Tom Holland on the Historical Jesus
An Evening Discussion in London
Last night, I went to All Souls Langham Place for a discussion on Jesus. Host Justin Brierley was joined by Dr Peter Williams, principal of Tyndale House, Cambridge. Yet perhaps like most people in the room, I was there not so much for Williams but rather his interlocutor: the popular agnostic historian, Tom Holland.
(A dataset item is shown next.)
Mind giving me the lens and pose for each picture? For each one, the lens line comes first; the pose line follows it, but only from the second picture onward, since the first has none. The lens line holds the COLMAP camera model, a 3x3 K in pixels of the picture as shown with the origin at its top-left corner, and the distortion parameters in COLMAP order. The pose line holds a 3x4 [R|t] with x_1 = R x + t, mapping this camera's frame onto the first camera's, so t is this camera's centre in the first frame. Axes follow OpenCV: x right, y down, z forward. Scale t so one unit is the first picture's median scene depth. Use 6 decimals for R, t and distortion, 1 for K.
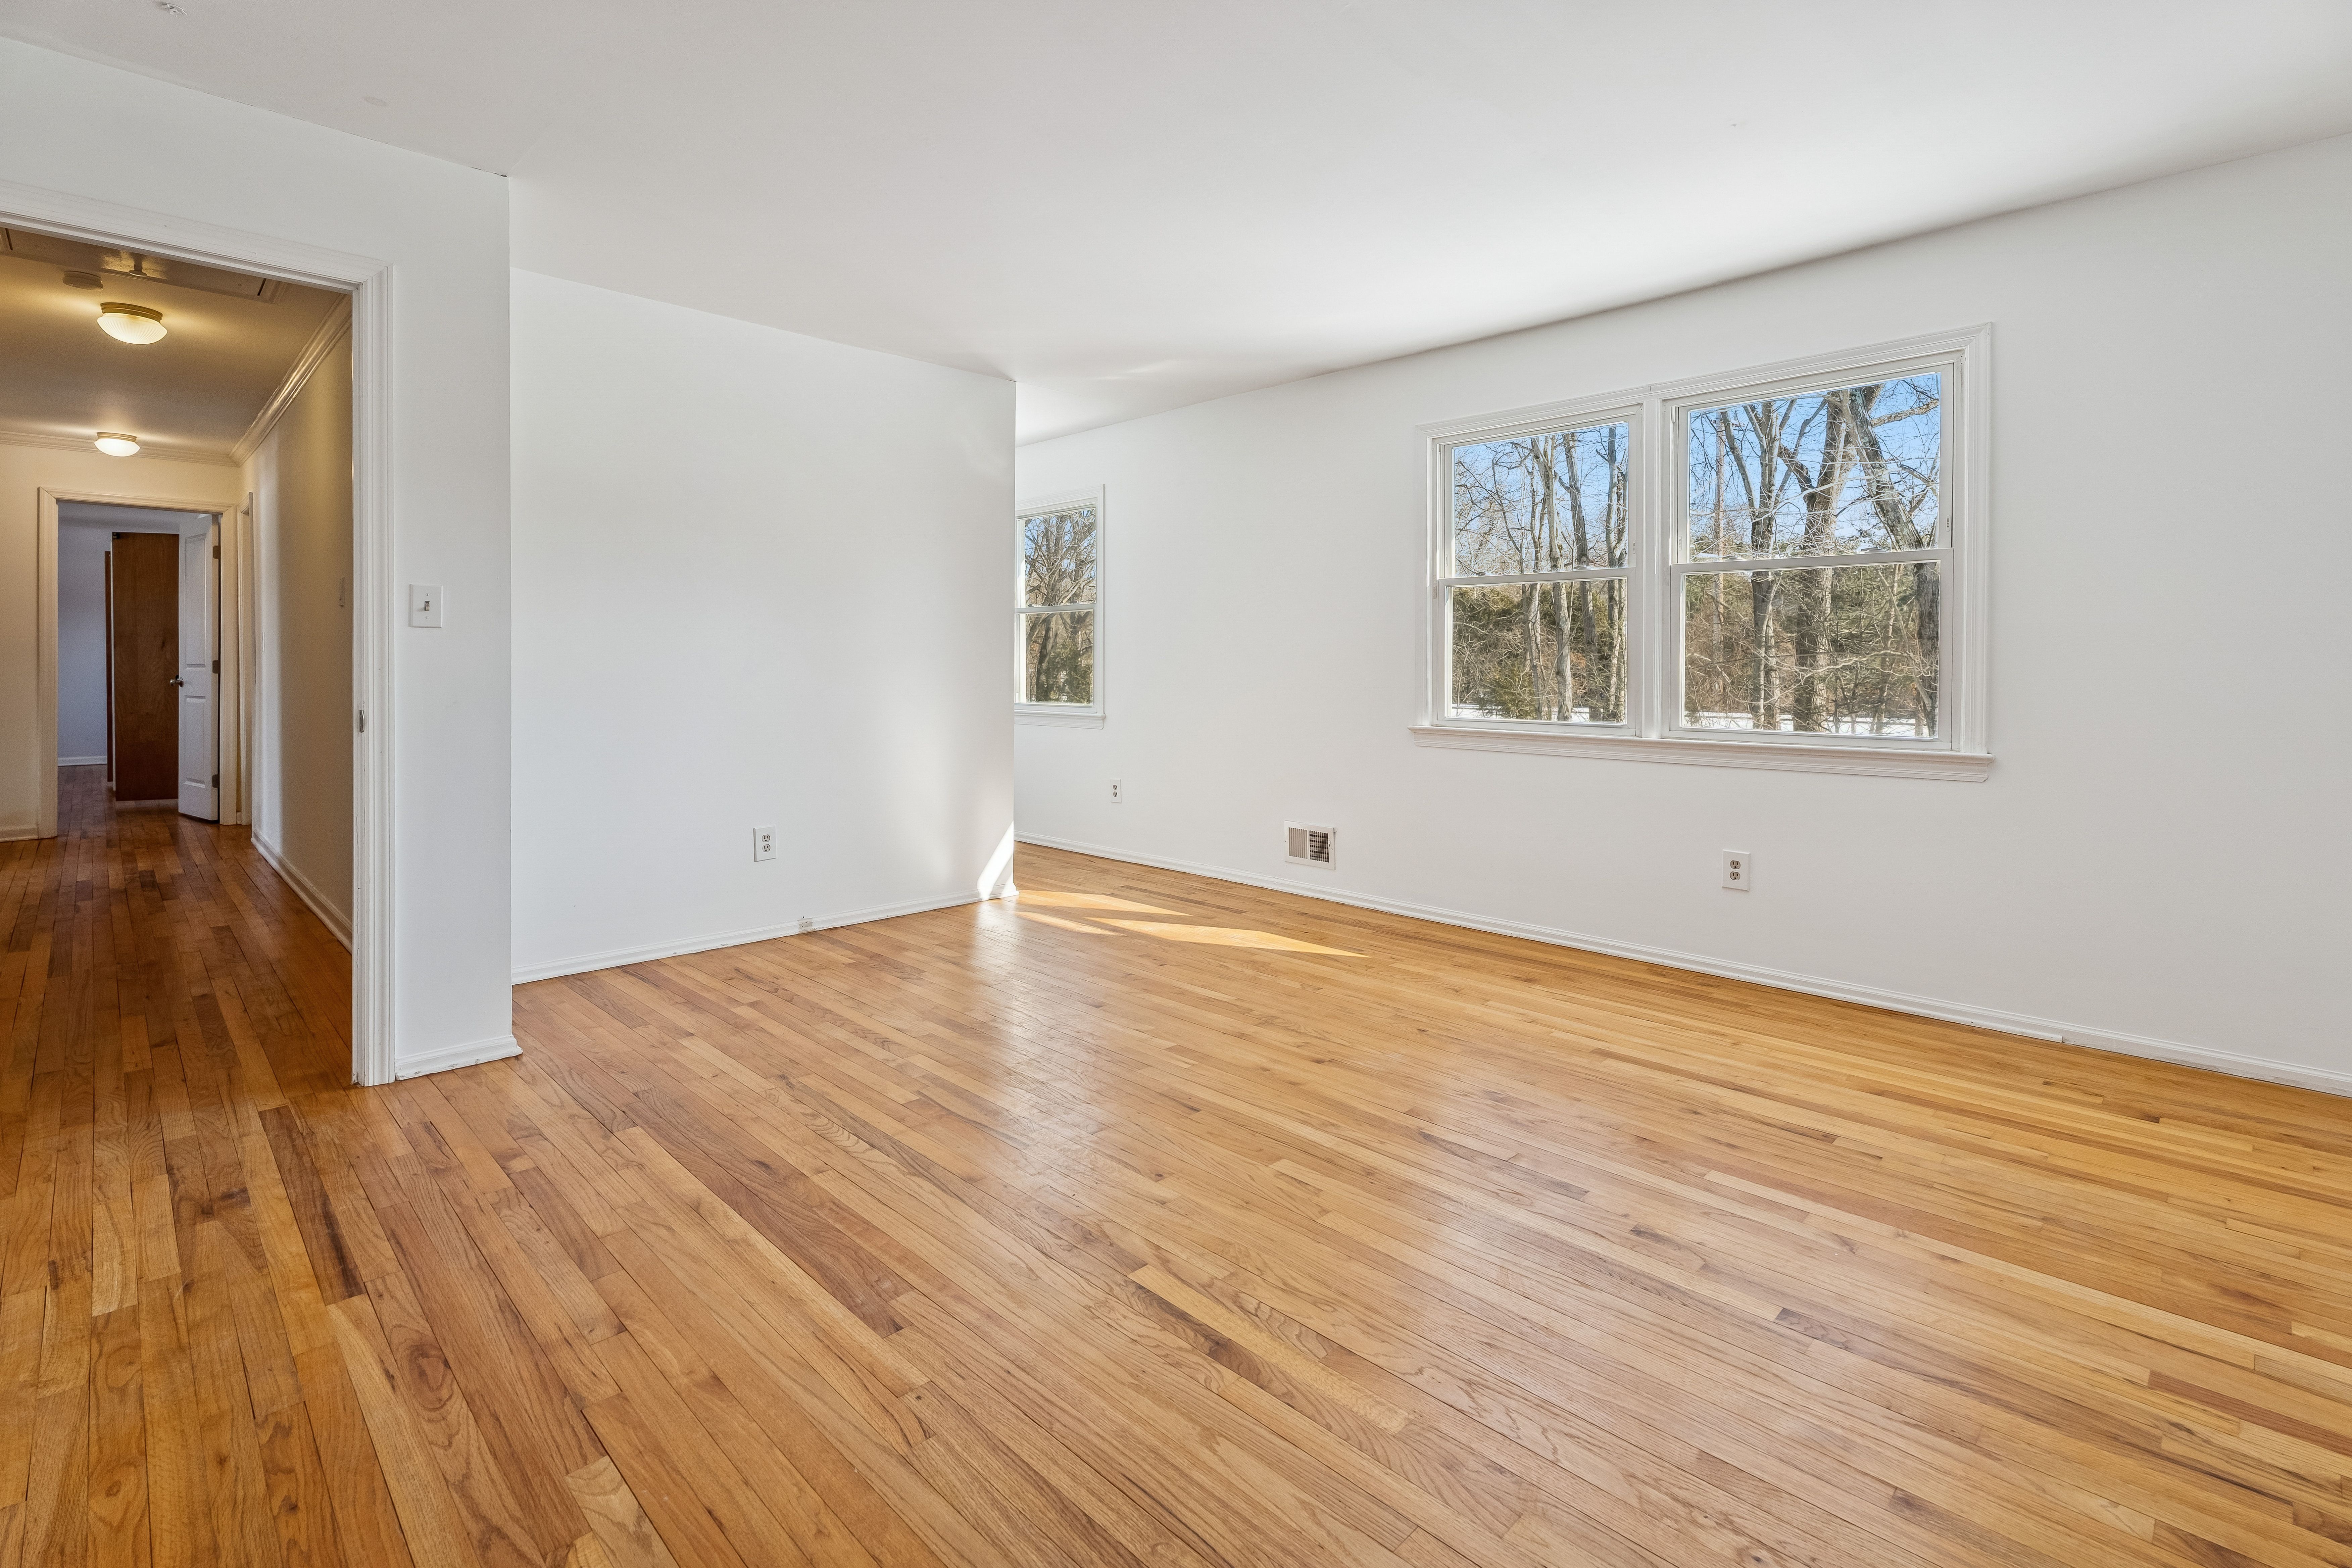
lens RADIAL K [[1090.9, 0, 1180.6], [0, 1090.9, 670.2], [0, 0, 1]] dist [-0.003147, -0.000078]
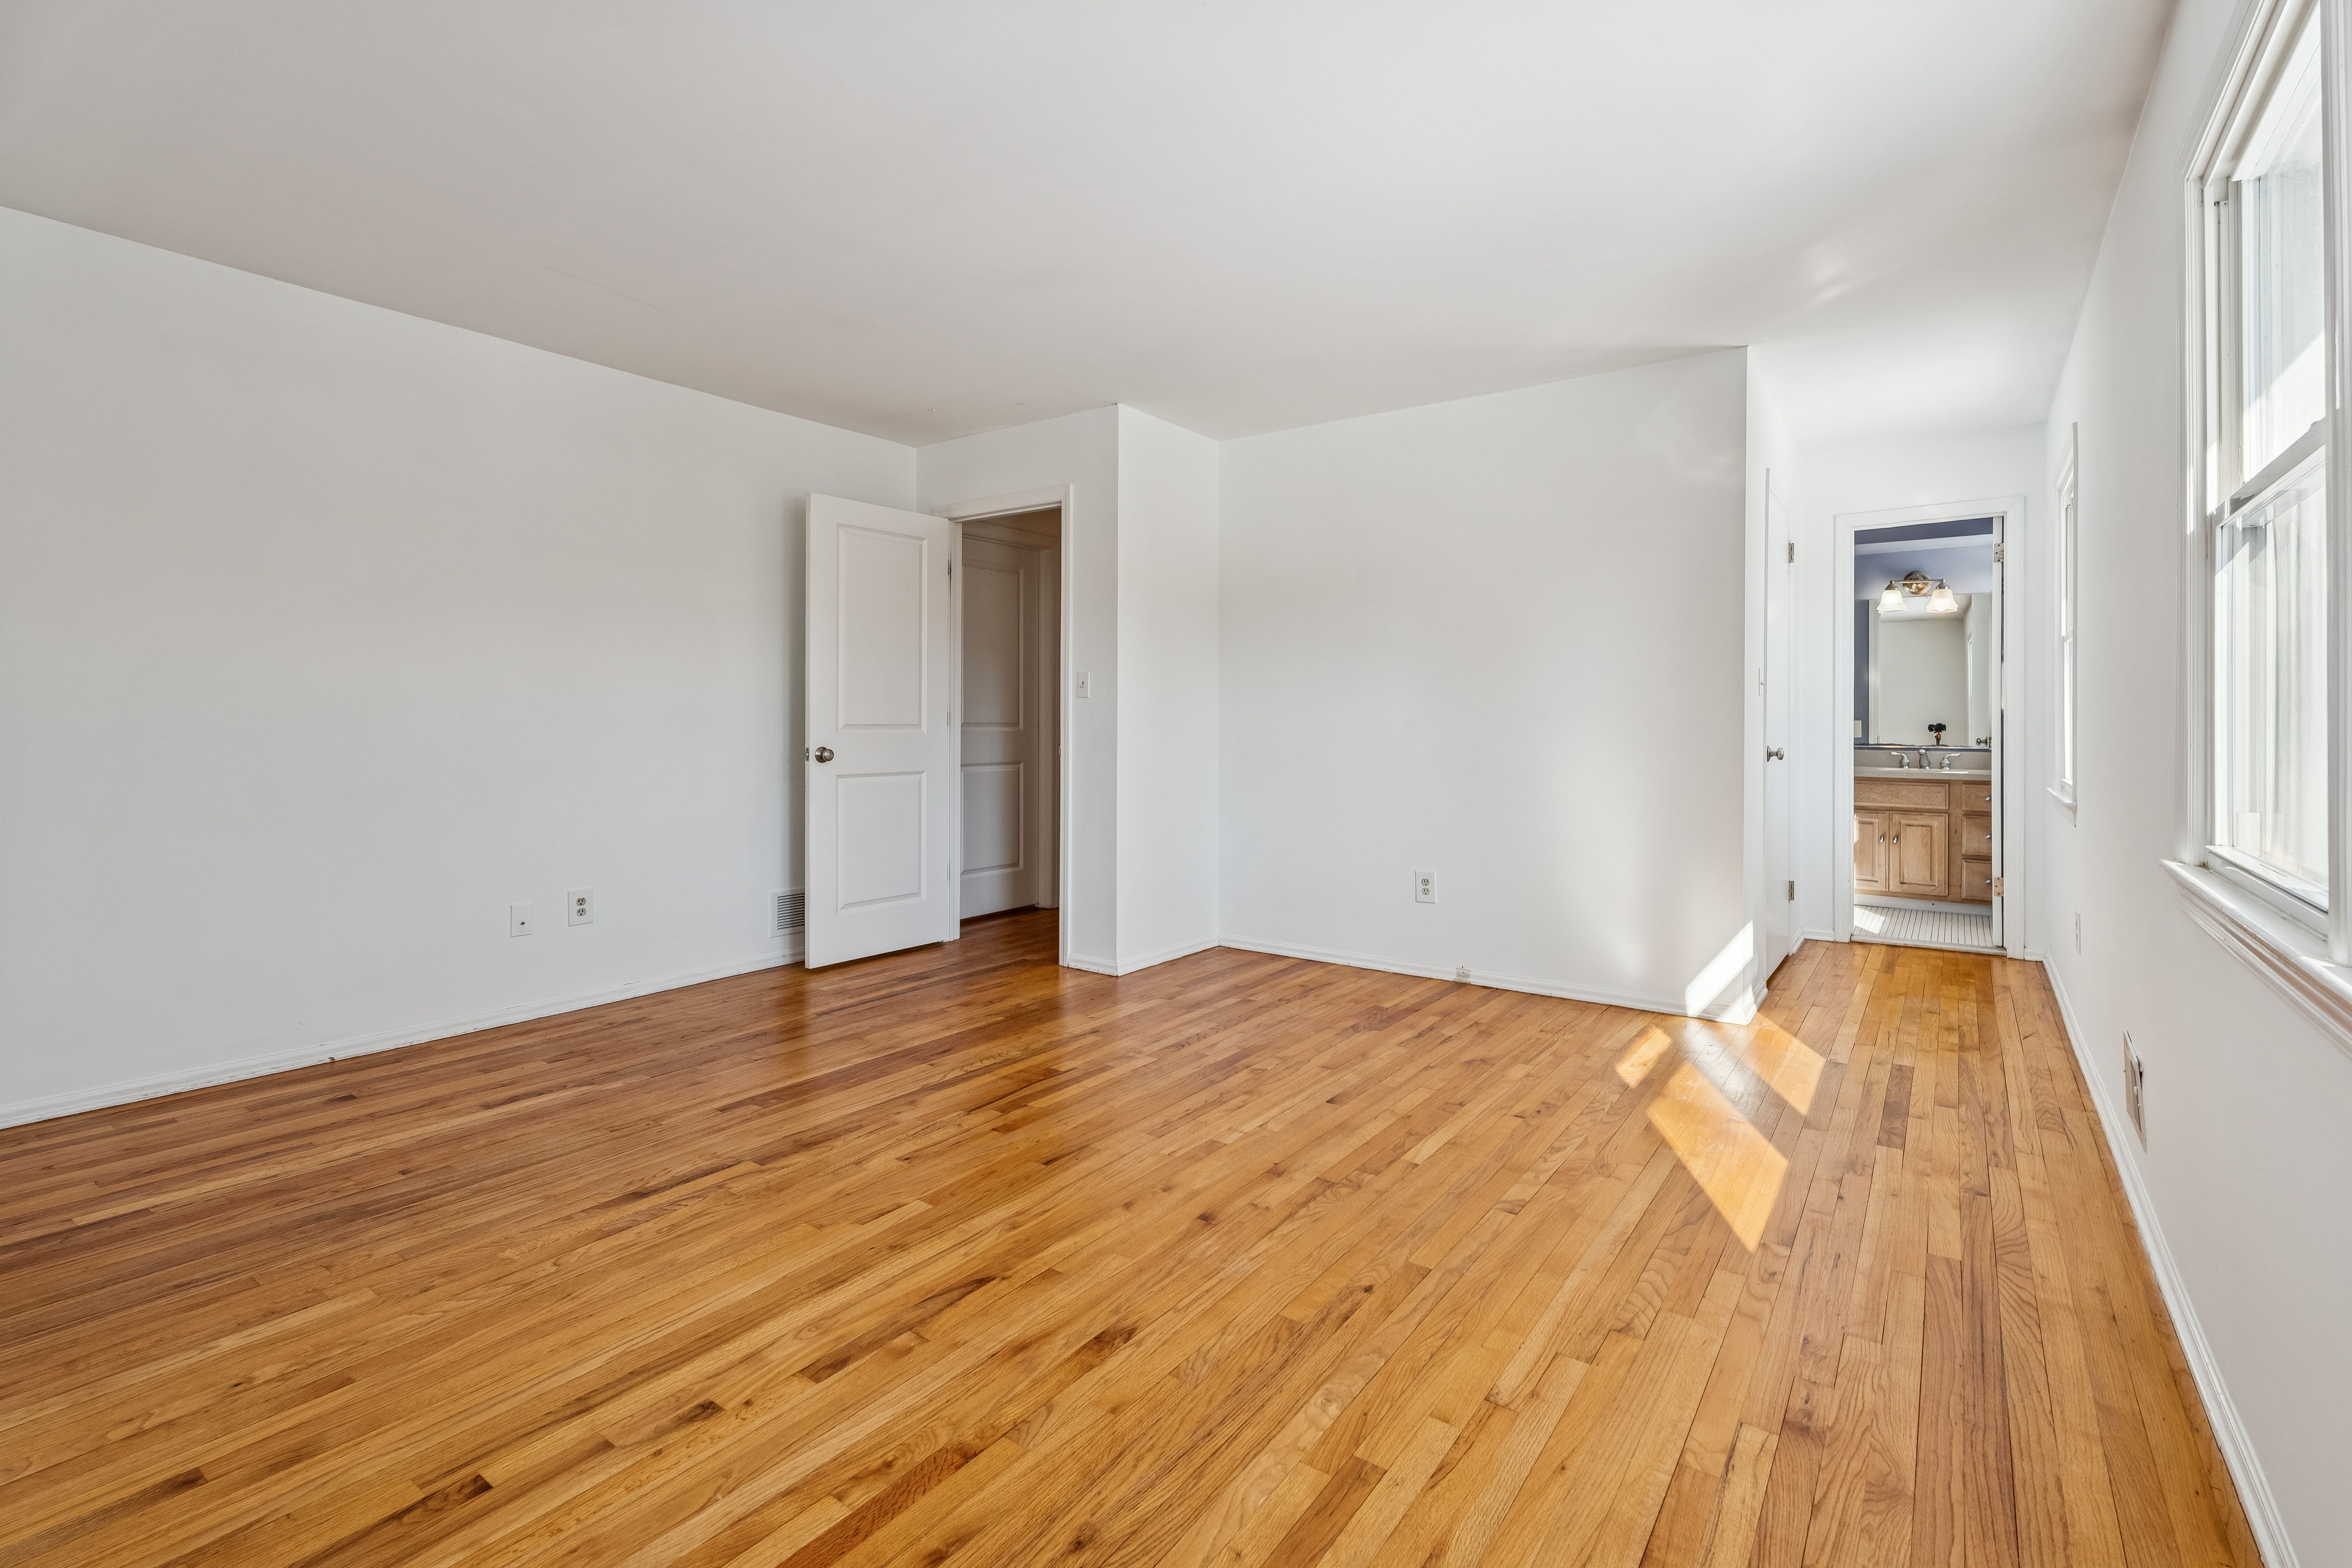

The Rest is History podcast host has often found himself getting invited to Church since he wrote Dominion, a book arguing that Christianity is deeply embedded in the West’s moral imagination. Yet in that book, as he confessed last night, he was nervous to broach the subject of the historical Jesus. I was eager, then, to finally hear what Holland made of Jesus, and where he might aver from Williams. In this piece, I offer some reflections on the event.
The Sources for Jesus
The discussion opened with an exploration of Roman sources for Jesus. Holland explained that when he was an atheist teenager, he believed that the evidence for Jesus’ life was much weaker than, say, the evidence for the prophet Mohammad. Yet in researching his book on Islam, he realised he had got it the wrong way round: the key sources for Mohammad’s life were written hundreds of years after his life. By contrast, Jesus appears in a relatively “astonishing” number of sources relatively early on.
The sources in question are diverse: Pliny the Younger’s letter to the Emperor Trajan, asking the Emperor what to do with these pesky Christians who ‘worship Christ as a god’; Tacitus’ reference in his Annals to Christians who were blamed by Nero for the fire in Rome; Suetonius’ possible reference to a certain “Chrestus”; as well as the first century Jewish historian Flavius Josephus’ descriptions of Jesus in his Antiquities.
All of these sources are fascinating windows into early Christianity, and an indirect witness to Jesus. Yet I slightly lament the fact that discussions of Jesus’ life are often framed by them, giving the impression that the Roman sources somehow provide a more stable foundation for Jesus’ life than the ‘Christian’ ones. If we did not have these sources, our understanding of Jesus would remain largely unaffected.
It is perhaps telling that the sources did not come up again in the discussion, attesting to their rather threadbare historical interest. The more pressing concern is whether Paul and the gospels get Jesus right – and that is where the conversation turned next.
What the Gospels get right – and wrong…
Peter Williams opened his case for the gospels by pointing to what they get right. They mostly understand the local ‘colour’ of the region – the names we find in them are common Jewish names, and the terminology they use is often appropriate. Unlike later apocryphal gospels, which show little concern for Palestinian realia, the canonical gospels bear a closer familiarity with the people and places they describe.
I agree with Williams, and would add that it is not only the content but the form of the (Synoptic) gospel tradition which points to its origins in a Palestinian setting. Philip Alexander puts it this way, comparing the gospels to anecdotes in rabbinic literature:
“In terms of form, function, setting and motif, the Rabbinic anecdotes are very close to the Gospel pericopae, and there can be little doubt that both belong to the same broad Palestinian Jewish tradition of story-telling.” (2015, 42)
On the gospels’ historicity, Tom was happy to concur that the gospels may get the “macro” right, but they are not always so great on the details. He offered three examples where the gospels fall short of documentary truth: the unlikelihood that Pontius Pilate would offer Barabbas as a substitute for Jesus (a ‘custom’ nowhere attested in history); Herod’s massacre of the Bethlehem innocents, which does not appear in Josephus; and Luke’s presentation of an empire-wide census under the reign of Quirinius, governor of Syria. As far as we can tell, there was no such census.